• Work instruction:
Under this line are the records; write out word for word the part that begins at the line containing "M1808 803 1828" and ends at the line containing "M1877 376V514H1861V542H1815L1729 634", and no more.

• The records:

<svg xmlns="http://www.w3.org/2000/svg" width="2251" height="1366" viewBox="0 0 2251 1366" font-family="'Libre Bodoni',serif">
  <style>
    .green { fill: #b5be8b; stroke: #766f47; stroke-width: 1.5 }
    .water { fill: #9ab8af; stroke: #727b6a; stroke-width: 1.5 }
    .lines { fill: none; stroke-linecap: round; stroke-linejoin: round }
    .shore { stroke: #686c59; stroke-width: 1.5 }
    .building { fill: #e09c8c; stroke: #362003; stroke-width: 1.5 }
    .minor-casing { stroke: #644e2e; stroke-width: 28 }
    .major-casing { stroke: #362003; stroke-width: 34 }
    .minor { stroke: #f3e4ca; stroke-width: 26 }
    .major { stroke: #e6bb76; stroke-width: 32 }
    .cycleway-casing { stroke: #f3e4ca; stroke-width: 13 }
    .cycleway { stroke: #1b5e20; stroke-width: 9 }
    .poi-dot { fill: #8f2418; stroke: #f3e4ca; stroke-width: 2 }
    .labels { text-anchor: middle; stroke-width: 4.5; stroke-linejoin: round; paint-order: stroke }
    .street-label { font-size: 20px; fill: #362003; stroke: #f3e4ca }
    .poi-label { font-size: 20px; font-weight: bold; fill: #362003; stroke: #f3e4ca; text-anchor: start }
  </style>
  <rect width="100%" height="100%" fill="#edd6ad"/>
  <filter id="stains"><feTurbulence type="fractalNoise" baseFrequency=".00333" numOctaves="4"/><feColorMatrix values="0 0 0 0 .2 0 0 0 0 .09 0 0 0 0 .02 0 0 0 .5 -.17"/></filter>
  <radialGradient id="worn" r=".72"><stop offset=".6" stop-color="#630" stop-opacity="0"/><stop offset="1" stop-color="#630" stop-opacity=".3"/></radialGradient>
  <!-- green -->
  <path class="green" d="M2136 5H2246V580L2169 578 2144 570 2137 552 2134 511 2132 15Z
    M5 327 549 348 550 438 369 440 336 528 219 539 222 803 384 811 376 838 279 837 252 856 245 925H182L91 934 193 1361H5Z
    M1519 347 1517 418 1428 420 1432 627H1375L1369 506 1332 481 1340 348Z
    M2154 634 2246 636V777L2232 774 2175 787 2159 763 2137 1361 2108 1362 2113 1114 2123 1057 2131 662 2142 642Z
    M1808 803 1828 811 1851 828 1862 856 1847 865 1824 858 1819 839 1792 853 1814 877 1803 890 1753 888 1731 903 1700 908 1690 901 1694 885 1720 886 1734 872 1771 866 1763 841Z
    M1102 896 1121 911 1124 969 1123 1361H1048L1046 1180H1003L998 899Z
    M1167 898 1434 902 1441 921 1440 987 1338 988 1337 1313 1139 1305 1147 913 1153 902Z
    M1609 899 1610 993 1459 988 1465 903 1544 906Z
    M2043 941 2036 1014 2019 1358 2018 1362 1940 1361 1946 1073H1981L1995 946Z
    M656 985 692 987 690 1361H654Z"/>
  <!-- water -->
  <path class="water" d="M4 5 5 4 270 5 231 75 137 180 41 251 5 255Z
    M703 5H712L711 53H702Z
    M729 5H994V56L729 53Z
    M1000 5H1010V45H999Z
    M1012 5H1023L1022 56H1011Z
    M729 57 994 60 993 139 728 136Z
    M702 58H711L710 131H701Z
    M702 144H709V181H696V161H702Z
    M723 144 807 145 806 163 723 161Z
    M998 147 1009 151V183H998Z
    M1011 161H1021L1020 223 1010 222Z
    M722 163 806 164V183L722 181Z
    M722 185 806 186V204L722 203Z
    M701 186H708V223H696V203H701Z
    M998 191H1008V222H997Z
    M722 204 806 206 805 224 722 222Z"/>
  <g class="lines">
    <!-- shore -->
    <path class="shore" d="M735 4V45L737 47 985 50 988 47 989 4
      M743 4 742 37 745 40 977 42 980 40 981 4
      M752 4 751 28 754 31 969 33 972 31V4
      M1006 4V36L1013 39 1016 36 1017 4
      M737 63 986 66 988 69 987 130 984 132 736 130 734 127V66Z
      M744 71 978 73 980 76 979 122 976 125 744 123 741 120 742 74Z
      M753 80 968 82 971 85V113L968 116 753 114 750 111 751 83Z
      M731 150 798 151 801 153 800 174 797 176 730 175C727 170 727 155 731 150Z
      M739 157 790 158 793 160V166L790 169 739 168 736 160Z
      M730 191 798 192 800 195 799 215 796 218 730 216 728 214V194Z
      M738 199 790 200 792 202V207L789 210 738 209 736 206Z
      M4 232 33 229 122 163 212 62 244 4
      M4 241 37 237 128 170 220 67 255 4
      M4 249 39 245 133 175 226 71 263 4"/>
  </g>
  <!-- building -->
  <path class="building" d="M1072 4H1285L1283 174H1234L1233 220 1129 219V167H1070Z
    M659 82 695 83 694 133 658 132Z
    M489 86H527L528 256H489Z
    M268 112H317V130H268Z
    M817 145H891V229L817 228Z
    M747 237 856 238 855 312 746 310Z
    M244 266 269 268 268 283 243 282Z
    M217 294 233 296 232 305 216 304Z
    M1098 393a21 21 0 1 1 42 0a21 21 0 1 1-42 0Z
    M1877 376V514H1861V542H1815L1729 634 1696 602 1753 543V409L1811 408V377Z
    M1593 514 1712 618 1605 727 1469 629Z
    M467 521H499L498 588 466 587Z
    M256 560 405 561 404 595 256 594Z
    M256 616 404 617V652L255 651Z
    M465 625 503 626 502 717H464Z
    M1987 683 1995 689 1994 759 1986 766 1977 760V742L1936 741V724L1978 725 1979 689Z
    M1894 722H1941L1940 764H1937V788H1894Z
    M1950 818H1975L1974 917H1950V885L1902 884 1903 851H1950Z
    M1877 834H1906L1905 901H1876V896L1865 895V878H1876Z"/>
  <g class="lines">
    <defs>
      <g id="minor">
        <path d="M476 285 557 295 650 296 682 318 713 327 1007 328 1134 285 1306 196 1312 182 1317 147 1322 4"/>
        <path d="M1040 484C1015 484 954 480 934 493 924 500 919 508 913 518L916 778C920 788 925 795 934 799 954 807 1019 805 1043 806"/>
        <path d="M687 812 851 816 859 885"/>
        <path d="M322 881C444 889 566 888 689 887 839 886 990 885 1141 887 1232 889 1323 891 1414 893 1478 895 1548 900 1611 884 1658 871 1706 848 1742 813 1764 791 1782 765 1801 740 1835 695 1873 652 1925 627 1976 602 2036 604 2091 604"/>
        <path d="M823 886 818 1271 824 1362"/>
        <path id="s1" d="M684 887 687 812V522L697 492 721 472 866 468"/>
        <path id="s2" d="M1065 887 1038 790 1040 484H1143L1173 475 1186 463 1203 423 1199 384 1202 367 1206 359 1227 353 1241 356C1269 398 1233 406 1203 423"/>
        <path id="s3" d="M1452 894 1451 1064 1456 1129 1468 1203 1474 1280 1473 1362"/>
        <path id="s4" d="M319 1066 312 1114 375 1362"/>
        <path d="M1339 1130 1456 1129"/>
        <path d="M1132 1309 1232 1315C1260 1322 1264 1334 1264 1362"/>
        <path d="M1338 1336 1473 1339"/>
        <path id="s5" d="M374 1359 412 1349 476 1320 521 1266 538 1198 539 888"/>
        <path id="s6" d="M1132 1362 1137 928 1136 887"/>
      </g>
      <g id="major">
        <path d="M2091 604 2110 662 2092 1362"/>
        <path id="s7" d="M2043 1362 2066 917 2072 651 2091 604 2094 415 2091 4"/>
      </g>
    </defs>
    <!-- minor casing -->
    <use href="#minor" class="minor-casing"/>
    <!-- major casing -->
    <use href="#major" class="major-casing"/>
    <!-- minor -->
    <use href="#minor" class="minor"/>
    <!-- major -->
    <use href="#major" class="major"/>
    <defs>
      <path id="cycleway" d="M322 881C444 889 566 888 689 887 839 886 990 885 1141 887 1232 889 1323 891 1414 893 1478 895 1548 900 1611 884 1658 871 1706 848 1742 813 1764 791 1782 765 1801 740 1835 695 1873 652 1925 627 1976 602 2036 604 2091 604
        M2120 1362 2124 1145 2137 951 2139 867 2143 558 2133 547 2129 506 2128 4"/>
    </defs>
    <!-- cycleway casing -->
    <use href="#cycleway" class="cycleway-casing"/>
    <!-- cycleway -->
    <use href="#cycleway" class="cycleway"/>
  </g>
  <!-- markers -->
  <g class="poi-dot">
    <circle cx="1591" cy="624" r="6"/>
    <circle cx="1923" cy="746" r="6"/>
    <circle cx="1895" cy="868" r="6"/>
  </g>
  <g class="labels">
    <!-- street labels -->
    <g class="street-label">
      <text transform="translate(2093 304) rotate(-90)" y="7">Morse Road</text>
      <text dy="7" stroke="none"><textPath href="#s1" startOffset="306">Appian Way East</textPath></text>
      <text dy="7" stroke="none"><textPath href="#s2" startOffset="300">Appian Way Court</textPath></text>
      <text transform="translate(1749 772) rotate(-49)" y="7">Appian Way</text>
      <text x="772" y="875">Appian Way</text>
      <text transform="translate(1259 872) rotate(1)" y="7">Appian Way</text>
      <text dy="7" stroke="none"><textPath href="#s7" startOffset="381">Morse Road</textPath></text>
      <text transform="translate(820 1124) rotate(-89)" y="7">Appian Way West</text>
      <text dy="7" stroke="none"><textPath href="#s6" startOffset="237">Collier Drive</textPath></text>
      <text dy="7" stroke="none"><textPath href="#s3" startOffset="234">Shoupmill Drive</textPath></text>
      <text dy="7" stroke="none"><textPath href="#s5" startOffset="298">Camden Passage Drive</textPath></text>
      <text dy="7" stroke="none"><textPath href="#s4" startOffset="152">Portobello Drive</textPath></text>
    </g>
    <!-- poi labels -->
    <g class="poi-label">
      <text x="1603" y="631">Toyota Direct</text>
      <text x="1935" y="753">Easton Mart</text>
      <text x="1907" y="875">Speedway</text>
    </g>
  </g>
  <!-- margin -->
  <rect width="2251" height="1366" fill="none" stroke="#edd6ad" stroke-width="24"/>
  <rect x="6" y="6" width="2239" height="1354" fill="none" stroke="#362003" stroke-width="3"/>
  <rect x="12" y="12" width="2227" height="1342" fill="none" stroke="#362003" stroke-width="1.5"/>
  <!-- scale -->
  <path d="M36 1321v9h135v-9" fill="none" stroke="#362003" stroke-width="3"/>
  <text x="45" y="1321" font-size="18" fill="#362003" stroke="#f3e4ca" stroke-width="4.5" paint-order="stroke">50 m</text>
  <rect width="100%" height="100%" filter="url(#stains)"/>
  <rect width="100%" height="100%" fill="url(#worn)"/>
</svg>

• Response to the exercise:
    M1808 803 1828 811 1851 828 1862 856 1847 865 1824 858 1819 839 1792 853 1814 877 1803 890 1753 888 1731 903 1700 908 1690 901 1694 885 1720 886 1734 872 1771 866 1763 841Z
    M1102 896 1121 911 1124 969 1123 1361H1048L1046 1180H1003L998 899Z
    M1167 898 1434 902 1441 921 1440 987 1338 988 1337 1313 1139 1305 1147 913 1153 902Z
    M1609 899 1610 993 1459 988 1465 903 1544 906Z
    M2043 941 2036 1014 2019 1358 2018 1362 1940 1361 1946 1073H1981L1995 946Z
    M656 985 692 987 690 1361H654Z"/>
  <!-- water -->
  <path class="water" d="M4 5 5 4 270 5 231 75 137 180 41 251 5 255Z
    M703 5H712L711 53H702Z
    M729 5H994V56L729 53Z
    M1000 5H1010V45H999Z
    M1012 5H1023L1022 56H1011Z
    M729 57 994 60 993 139 728 136Z
    M702 58H711L710 131H701Z
    M702 144H709V181H696V161H702Z
    M723 144 807 145 806 163 723 161Z
    M998 147 1009 151V183H998Z
    M1011 161H1021L1020 223 1010 222Z
    M722 163 806 164V183L722 181Z
    M722 185 806 186V204L722 203Z
    M701 186H708V223H696V203H701Z
    M998 191H1008V222H997Z
    M722 204 806 206 805 224 722 222Z"/>
  <g class="lines">
    <!-- shore -->
    <path class="shore" d="M735 4V45L737 47 985 50 988 47 989 4
      M743 4 742 37 745 40 977 42 980 40 981 4
      M752 4 751 28 754 31 969 33 972 31V4
      M1006 4V36L1013 39 1016 36 1017 4
      M737 63 986 66 988 69 987 130 984 132 736 130 734 127V66Z
      M744 71 978 73 980 76 979 122 976 125 744 123 741 120 742 74Z
      M753 80 968 82 971 85V113L968 116 753 114 750 111 751 83Z
      M731 150 798 151 801 153 800 174 797 176 730 175C727 170 727 155 731 150Z
      M739 157 790 158 793 160V166L790 169 739 168 736 160Z
      M730 191 798 192 800 195 799 215 796 218 730 216 728 214V194Z
      M738 199 790 200 792 202V207L789 210 738 209 736 206Z
      M4 232 33 229 122 163 212 62 244 4
      M4 241 37 237 128 170 220 67 255 4
      M4 249 39 245 133 175 226 71 263 4"/>
  </g>
  <!-- building -->
  <path class="building" d="M1072 4H1285L1283 174H1234L1233 220 1129 219V167H1070Z
    M659 82 695 83 694 133 658 132Z
    M489 86H527L528 256H489Z
    M268 112H317V130H268Z
    M817 145H891V229L817 228Z
    M747 237 856 238 855 312 746 310Z
    M244 266 269 268 268 283 243 282Z
    M217 294 233 296 232 305 216 304Z
    M1098 393a21 21 0 1 1 42 0a21 21 0 1 1-42 0Z
    M1877 376V514H1861V542H1815L1729 634 1696 602 1753 543V409L1811 408V377Z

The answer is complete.